Cochlear implantation outcomes in patients with far advanced otosclerosis.
ABSTRACT To compare hearing outcomes in patients with far advanced otosclerosis (FAO) undergoing cochlear implantation to an age-matched group of controls, to describe the effects of cochlear ossification on hearing, and to review the adverse effects of implantation in patients with FAO.
Hearing performance in patients with FAO after cochlear implantation is comparable to similarly treated postlingually deafened adults without FAO. Ossification or retrofenestral otosclerosis does not predict poor hearing outcomes. Modiolar-hugging technology reduces postoperative facial nerve stimulation.
Retrospective chart review.
Academic neurotologic tertiary referral center.
Thirty patients with FAO, who metaudiological criteria for cochlear implantation, were compared to 30 age-matched controls, postlingually deafened by non-otosclerotic causes.
Audiometric pre- and postoperative speech reception threshold, word, and sentence scores were analyzed. The presence of retrofenestral findings on computed tomography or intraoperative cochlear ossification were noted.

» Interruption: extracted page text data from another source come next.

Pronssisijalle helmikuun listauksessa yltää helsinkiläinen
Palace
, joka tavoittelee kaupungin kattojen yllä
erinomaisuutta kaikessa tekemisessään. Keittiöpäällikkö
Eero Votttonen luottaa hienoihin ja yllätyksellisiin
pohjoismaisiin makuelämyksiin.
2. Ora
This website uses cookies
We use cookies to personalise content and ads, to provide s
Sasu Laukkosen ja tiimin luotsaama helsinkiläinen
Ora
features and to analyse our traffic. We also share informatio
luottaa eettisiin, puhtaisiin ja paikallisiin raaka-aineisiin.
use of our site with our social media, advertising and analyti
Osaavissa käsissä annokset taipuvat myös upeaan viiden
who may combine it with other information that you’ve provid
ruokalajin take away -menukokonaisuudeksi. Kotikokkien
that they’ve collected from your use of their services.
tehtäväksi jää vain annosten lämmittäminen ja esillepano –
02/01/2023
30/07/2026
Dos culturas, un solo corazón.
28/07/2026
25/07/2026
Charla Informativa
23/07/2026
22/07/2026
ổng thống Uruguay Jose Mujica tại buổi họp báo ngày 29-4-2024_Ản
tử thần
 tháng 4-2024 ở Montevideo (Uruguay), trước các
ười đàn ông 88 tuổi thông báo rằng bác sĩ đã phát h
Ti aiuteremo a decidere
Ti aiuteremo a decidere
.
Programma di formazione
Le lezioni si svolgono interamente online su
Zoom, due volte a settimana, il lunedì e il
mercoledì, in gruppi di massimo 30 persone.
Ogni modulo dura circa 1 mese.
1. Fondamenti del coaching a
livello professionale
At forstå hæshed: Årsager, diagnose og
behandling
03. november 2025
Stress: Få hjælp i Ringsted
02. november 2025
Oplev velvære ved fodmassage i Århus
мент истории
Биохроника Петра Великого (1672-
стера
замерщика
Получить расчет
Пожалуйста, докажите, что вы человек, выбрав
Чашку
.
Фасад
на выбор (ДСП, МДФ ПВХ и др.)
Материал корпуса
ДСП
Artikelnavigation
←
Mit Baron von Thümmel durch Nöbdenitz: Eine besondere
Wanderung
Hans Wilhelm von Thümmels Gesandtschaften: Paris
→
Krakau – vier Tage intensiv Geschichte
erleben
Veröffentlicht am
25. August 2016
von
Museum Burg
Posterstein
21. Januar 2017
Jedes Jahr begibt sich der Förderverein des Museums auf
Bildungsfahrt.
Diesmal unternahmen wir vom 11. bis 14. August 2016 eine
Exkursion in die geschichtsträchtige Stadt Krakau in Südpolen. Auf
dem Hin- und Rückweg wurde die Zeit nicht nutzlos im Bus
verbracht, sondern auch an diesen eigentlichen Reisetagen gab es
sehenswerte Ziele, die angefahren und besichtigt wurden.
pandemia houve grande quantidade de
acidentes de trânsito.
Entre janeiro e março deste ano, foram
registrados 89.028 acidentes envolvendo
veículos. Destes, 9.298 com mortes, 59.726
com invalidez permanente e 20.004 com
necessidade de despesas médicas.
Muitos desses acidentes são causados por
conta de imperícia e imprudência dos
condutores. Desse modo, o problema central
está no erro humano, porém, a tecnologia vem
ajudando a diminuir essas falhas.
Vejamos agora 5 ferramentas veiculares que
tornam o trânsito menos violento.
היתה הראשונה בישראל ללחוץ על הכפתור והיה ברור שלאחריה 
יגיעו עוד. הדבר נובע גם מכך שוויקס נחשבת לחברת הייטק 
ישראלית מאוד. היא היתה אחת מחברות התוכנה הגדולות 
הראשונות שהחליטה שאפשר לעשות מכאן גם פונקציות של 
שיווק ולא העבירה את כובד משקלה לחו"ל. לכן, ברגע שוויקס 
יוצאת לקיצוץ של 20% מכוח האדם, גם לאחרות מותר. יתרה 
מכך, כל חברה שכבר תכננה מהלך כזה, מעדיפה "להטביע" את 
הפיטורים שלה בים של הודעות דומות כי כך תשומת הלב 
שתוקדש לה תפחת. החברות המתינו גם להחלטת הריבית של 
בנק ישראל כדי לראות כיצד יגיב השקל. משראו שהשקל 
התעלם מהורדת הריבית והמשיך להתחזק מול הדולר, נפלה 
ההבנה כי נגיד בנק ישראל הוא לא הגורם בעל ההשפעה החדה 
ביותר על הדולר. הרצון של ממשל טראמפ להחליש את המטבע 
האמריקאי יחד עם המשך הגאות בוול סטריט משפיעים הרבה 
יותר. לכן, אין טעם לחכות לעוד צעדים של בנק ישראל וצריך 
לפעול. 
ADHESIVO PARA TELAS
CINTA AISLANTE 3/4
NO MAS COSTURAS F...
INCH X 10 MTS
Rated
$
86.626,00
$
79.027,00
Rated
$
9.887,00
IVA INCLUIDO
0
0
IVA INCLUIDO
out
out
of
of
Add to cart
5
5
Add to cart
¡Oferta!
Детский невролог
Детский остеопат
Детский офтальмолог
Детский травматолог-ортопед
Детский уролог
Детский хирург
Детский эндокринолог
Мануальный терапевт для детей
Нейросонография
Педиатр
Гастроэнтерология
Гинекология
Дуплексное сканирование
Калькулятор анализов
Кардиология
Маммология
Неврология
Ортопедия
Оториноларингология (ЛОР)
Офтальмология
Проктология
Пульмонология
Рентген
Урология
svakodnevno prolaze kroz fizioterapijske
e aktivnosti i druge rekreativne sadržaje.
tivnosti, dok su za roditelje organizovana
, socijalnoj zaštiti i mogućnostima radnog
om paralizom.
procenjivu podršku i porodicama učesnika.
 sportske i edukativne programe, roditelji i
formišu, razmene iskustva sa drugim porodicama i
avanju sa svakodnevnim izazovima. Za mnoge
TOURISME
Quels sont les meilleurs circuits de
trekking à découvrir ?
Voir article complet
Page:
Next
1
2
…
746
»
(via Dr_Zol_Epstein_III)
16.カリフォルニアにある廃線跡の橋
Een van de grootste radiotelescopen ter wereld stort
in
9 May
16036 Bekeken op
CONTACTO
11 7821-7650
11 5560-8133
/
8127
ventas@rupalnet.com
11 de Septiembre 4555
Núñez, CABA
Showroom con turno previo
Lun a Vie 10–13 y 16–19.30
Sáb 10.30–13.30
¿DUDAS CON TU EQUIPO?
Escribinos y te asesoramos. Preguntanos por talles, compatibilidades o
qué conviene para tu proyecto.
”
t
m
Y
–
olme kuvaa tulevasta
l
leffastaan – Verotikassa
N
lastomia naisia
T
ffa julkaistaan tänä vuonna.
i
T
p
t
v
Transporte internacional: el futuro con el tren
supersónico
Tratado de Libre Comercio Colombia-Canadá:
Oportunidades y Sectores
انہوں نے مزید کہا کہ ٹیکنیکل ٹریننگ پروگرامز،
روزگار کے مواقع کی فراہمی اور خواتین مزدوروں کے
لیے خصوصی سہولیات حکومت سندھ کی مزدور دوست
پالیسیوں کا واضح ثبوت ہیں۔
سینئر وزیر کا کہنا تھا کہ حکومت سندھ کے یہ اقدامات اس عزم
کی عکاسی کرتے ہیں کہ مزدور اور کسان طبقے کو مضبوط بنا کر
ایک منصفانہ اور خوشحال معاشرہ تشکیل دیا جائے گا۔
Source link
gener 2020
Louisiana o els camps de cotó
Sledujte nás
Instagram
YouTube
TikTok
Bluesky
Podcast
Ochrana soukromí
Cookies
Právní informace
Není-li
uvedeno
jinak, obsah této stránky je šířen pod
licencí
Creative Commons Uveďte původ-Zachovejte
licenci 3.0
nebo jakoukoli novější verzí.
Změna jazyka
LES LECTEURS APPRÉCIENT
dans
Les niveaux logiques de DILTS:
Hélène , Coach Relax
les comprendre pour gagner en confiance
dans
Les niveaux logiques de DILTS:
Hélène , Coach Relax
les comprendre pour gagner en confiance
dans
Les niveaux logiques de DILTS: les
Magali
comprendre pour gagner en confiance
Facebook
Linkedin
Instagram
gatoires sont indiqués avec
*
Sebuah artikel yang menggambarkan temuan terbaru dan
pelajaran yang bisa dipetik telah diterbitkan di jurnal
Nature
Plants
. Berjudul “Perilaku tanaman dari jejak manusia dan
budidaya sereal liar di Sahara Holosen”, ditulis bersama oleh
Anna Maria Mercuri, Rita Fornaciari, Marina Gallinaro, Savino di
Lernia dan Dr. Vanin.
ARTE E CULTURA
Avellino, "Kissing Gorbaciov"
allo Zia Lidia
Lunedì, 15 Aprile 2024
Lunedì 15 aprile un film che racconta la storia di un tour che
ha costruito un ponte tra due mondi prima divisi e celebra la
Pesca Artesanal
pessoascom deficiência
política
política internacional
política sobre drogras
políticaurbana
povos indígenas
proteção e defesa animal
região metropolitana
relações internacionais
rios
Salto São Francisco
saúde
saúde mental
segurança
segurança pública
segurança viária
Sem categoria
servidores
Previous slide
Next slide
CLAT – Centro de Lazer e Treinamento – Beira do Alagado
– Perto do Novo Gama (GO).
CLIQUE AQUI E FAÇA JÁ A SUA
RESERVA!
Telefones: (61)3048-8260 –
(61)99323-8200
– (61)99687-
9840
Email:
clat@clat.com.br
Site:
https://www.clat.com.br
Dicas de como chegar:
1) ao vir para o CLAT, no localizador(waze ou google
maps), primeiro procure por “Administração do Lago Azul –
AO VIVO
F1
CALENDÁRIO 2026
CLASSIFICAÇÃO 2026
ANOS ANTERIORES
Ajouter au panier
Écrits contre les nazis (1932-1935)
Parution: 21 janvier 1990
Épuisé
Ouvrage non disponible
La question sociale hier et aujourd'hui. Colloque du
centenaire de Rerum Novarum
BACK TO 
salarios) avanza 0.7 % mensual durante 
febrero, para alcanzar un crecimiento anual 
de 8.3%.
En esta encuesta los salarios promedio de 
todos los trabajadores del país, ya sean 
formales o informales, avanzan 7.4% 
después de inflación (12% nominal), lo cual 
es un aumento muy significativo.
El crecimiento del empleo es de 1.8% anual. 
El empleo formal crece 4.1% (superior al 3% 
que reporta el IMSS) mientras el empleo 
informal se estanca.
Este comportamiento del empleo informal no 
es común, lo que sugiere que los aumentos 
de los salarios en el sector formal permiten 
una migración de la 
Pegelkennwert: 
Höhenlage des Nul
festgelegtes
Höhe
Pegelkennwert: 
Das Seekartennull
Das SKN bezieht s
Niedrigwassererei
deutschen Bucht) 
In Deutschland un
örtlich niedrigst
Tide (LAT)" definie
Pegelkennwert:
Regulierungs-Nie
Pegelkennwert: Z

In the FAO group, radiographic abnormalities were noted in 26.4% of patients. Intraoperative ossification requiring drillout was seen in 29.4% of patients. None developed postoperative facial nerve stimulation. There was no difference between the FAO and control groups in the mean short-term and long-term postoperative speech reception threshold, word, and sentence scores (P = .77). The presence of radiographic abnormalities did not predict hearing outcome. Intraoperative cochlear ossification was not associated with worse short-term word and sentence scores (P = .58 and 0.79, respectively), and for the long-term hearing outcome (P = .24).
In patients with FAO, effective and safe hearing rehabilitation can be accomplished with cochlear implantation.